# Female Feeder Male Feedees



## platinumpuzzy (Mar 24, 2019)

I am not sure how common or uncommon this may be, but I was once a feedee myself. Somehow, the tables turned and I started finding myself becoming the feeder or actually what I like to call the "Chub Coach". I don't discriminate with females but more often than not they are seeking the attention of man... so my love through feeding goes unappreciated and usually taken advantage of. SO, I created the Chub Club for my male feedees who want things like weight gain encouragement, eating challenges, meal reminders, as well as weigh in's, measuring, weight goals, meal diaries, calorie counters and more.

Typically, a feeder would pay for your food - but you buy your own food I just offer the emotional support and companionship along the way.

So far, I have had great success with some of my piggy's (they chose to be addressed to be this way) packing on the pounds and growing pant sizes and more!

Good luck out there to you gentleman in your progress whether gaining or losing!


----------



## BigElectricKat (Mar 25, 2019)

I can see where your encouragement could make all the difference!


----------



## platinumpuzzy (Mar 25, 2019)

So far it has been quite successful and each day coming up with more ideas to implement the positive changes!


----------



## Jay78 (Mar 25, 2019)

platinumpuzzy said:


> I am not sure how common or uncommon this may be, but I was once a feedee myself. Somehow, the tables turned and I started finding myself becoming the feeder or actually what I like to call the "Chub Coach". I don't discriminate with females but more often than not they are seeking the attention of man... so my love through feeding goes unappreciated and usually taken advantage of.

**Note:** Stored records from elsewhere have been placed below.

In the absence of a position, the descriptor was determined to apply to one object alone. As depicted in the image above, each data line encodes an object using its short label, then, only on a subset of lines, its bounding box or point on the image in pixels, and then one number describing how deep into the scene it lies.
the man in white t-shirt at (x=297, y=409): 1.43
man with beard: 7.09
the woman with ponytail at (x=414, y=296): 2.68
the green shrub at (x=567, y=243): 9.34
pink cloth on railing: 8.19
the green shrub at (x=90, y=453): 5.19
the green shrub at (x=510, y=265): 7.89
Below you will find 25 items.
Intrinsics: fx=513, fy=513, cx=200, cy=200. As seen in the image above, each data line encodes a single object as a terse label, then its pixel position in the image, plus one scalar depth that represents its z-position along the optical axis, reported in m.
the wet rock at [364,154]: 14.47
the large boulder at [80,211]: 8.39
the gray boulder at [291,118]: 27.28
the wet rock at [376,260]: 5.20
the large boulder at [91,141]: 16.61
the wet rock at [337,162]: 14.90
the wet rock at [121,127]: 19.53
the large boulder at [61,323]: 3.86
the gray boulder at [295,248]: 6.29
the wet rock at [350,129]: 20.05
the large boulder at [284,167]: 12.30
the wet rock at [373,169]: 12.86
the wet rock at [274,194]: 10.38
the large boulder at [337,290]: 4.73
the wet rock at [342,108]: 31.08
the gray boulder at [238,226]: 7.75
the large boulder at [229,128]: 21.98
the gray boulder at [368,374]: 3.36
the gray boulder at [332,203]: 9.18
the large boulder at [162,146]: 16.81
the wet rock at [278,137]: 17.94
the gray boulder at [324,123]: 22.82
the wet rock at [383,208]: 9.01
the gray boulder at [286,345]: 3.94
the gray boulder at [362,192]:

SO, I created the Chub Club for my male feedees who want things like weight gain encouragement, eating challenges, meal reminders, as well as weigh in's, measuring, weight goals, meal diaries, calorie counters and more.
> 
> Typically, a feeder would pay for your food - but you buy your own food I just offer the emotional support and companionship along the way.
> 
> ...


That sounds amazing!


----------